Holmes then bought the land across the street in order to build his “Castle.” He employed over 500 workers in order that, with the exception of his “assistant” Benjamin Pitezal, no one worker had any real idea of the purpose of the Castle. The Castle had many hidden peepholes, various soundproof chambers, hidden gas jets in the guest rooms, several rooms ideal for surgery, a 3′ × 3′ × 8′ oven that would fire at 3,000 degrees Fahrenheit “for bending glass,” various body-sized chutes leading to the cellar, which had several steel-lined acid vats and a lime pit. He obtained most of his victims (most commonly young females) through want ads, or he killed those visiting the Castle, including at least 50 visitors to the Colombian Exposition (or World’s Fair) in 1893. He eventually killed most of the people who were close to him at one point or another. Although no one knows for sure, it is estimated that he killed at least 200 people. Many were used in his insurance scams or were rendered down to bones that were then reassembled as skeletons and sold to physicians or medical schools or were simply killed and discarded, which he later admitted was for the pleasure of killing.
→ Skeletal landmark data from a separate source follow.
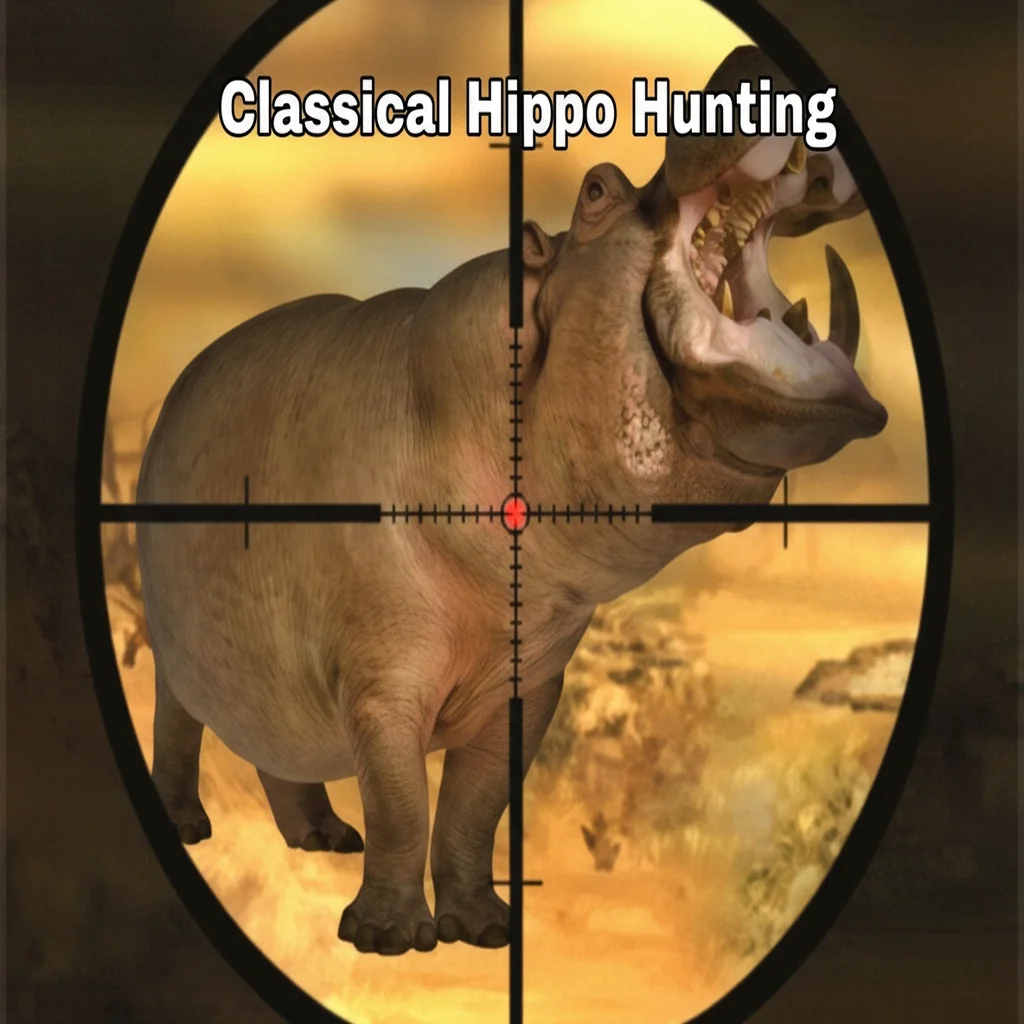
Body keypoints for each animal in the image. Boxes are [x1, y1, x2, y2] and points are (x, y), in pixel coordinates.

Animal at [135, 46, 886, 957]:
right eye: (596, 188)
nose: (748, 55)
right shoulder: (384, 683)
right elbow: (402, 806)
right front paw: (389, 940)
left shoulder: (528, 687)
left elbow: (473, 807)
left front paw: (484, 930)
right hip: (176, 648)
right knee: (178, 723)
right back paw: (189, 828)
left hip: (266, 669)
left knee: (278, 742)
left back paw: (322, 839)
Dr. Holmes’s many scams and his consistent avoidance of paying his bills finally caught up with him in the fall of 1893. A collection agent arranged a meeting with Holmes and over 20 of his creditors. He was charming and responsive during the meeting and then left Chicago the next day. He moved from city to city until he was arrested in Boston in November 1894. During the period he moved about, he killed numerous people, including the person who had been closest to him, Benjamin Pitezal. He had taken out an insurance policy on Pitezal, telling him he would fake his death. Instead, he poured gasoline on Pitezal, burned him alive, then poured a caustic solvent on his face and left him in the sun to make it look like an accident. He went on to kill Pitezal’s three children separately, over a period of time. Shortly thereafter, Holmes was arrested but was relieved to realize it was for insurance fraud and not murder. He pled guilty on May 28, 1895, and faced only a few months in jail.
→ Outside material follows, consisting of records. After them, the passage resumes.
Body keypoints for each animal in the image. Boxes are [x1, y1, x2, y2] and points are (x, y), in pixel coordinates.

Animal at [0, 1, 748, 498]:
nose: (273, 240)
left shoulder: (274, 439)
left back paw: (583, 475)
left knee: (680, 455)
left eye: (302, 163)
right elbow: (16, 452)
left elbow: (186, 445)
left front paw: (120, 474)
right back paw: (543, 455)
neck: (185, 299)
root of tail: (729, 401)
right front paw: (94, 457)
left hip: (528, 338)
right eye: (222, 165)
Meanwhile, however, a Philadelphia police detective, Frank Geyer, continued the investigation of Pitezal’s missing children. He visited various cities Holmes had moved through, including Fort Worth, Cincinnati, Philadelphia, Indianapolis, Toronto, and several smaller cities. Geyer was able to find evidence that the children had been killed in separate cities, and based on this evidence the Chicago police searched the Castle. In addition to the horrors included in the original building, they found that Dr. Holmes continued to devise and use new torture devices, including an “Elasticity Determinator” designed to stretch the human body to twice its normal size. Holmes did confess to killing 27 people (Schechter, 2003) but as noted here, it was likely many, many more. Philadelphia indicted and convicted Holmes for killing Benjamin Pitezal and hanged him on May 7, 1896. As the hangman prepared the noose, Holmes joked to him, “Take your time, old man. I’m in no hurry.”